ENTRIES PROVIDED Start Marker

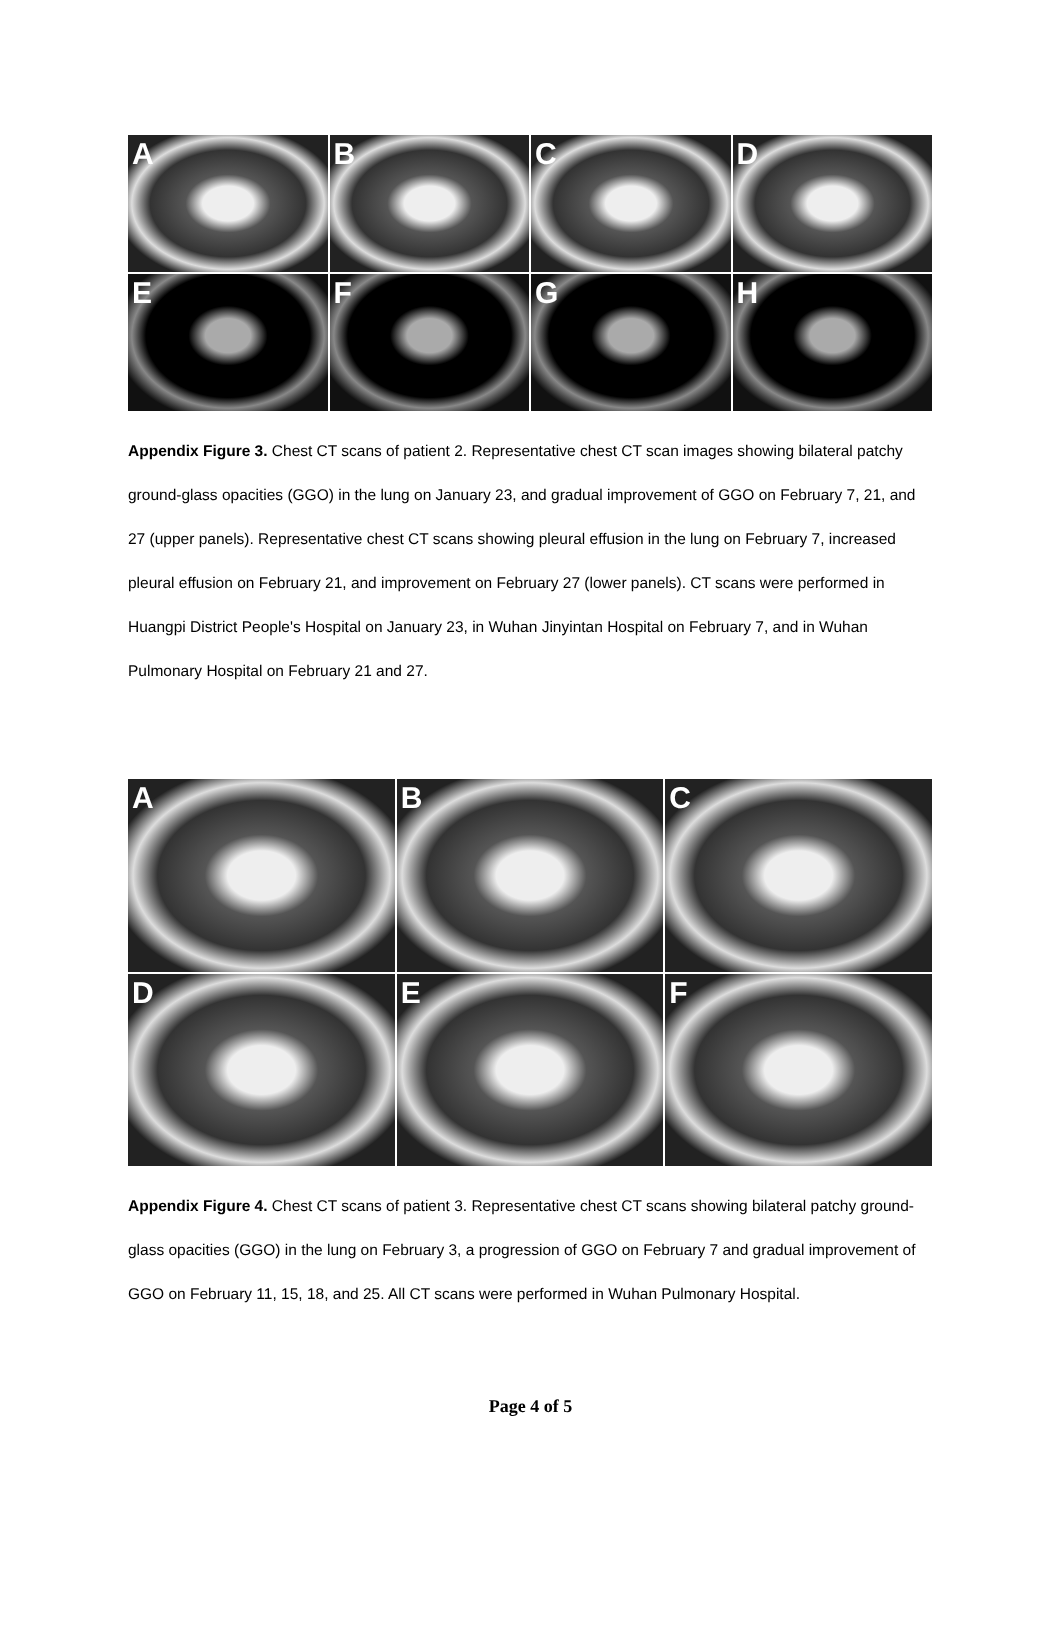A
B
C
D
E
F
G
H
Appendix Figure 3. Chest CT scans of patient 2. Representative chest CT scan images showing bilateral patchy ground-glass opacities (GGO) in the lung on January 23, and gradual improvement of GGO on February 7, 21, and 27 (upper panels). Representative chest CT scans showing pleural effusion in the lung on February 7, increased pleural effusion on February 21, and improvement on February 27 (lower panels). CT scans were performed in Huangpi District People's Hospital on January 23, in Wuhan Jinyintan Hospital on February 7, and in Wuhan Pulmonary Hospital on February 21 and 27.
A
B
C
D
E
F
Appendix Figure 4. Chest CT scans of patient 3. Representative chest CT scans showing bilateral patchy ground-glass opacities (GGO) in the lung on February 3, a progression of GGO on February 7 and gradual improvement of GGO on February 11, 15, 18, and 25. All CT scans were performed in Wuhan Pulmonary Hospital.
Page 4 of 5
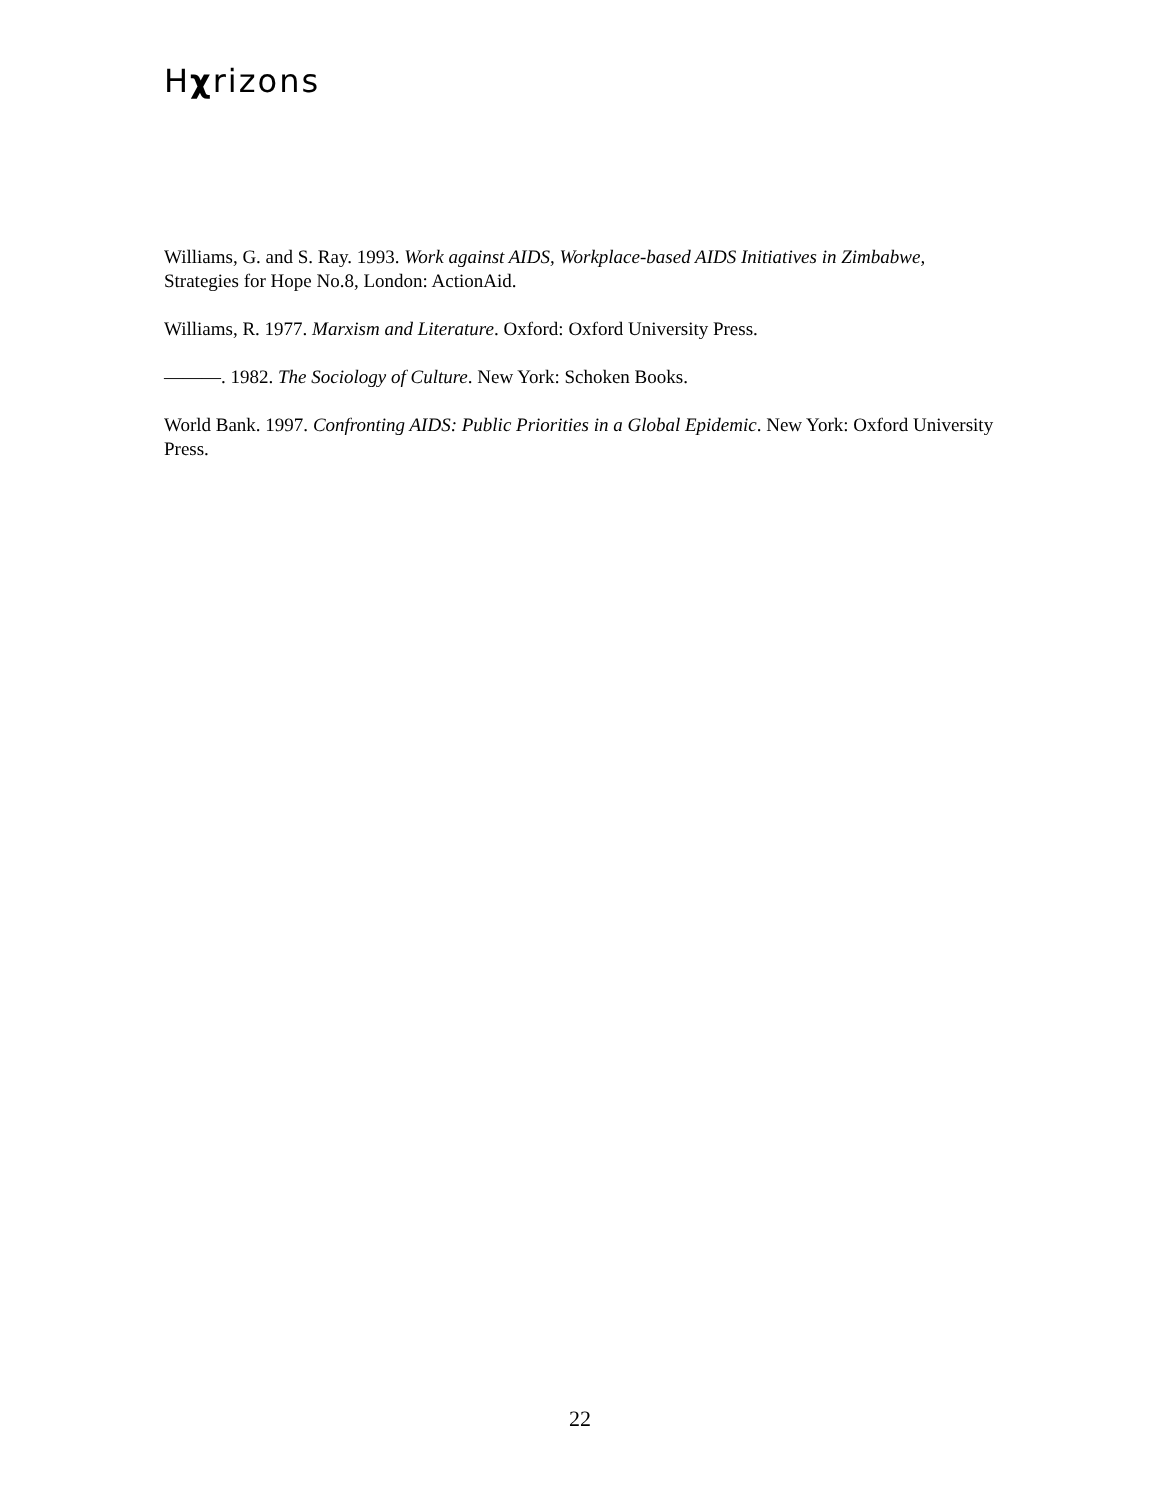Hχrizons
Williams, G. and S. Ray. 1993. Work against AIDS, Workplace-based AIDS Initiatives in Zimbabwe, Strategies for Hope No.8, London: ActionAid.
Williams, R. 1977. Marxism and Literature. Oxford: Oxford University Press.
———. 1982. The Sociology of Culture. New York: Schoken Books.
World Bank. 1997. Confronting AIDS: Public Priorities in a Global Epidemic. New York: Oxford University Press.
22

ENTRIES PROVIDED End Marker

◆ EXERCISE REQUIREMENTS
Copy the records exactly. Skip the images.

◆ THE ANSWER
A
B
C
D
E
F
G
H
Appendix Figure 3. Chest CT scans of patient 2. Representative chest CT scan images showing bilateral patchy ground-glass opacities (GGO) in the lung on January 23, and gradual improvement of GGO on February 7, 21, and 27 (upper panels). Representative chest CT scans showing pleural effusion in the lung on February 7, increased pleural effusion on February 21, and improvement on February 27 (lower panels). CT scans were performed in Huangpi District People's Hospital on January 23, in Wuhan Jinyintan Hospital on February 7, and in Wuhan Pulmonary Hospital on February 21 and 27.
A
B
C
D
E
F
Appendix Figure 4. Chest CT scans of patient 3. Representative chest CT scans showing bilateral patchy ground-glass opacities (GGO) in the lung on February 3, a progression of GGO on February 7 and gradual improvement of GGO on February 11, 15, 18, and 25. All CT scans were performed in Wuhan Pulmonary Hospital.
Page 4 of 5
Hχrizons
Williams, G. and S. Ray. 1993. Work against AIDS, Workplace-based AIDS Initiatives in Zimbabwe, Strategies for Hope No.8, London: ActionAid.
Williams, R. 1977. Marxism and Literature. Oxford: Oxford University Press.
———. 1982. The Sociology of Culture. New York: Schoken Books.
World Bank. 1997. Confronting AIDS: Public Priorities in a Global Epidemic. New York: Oxford University Press.
22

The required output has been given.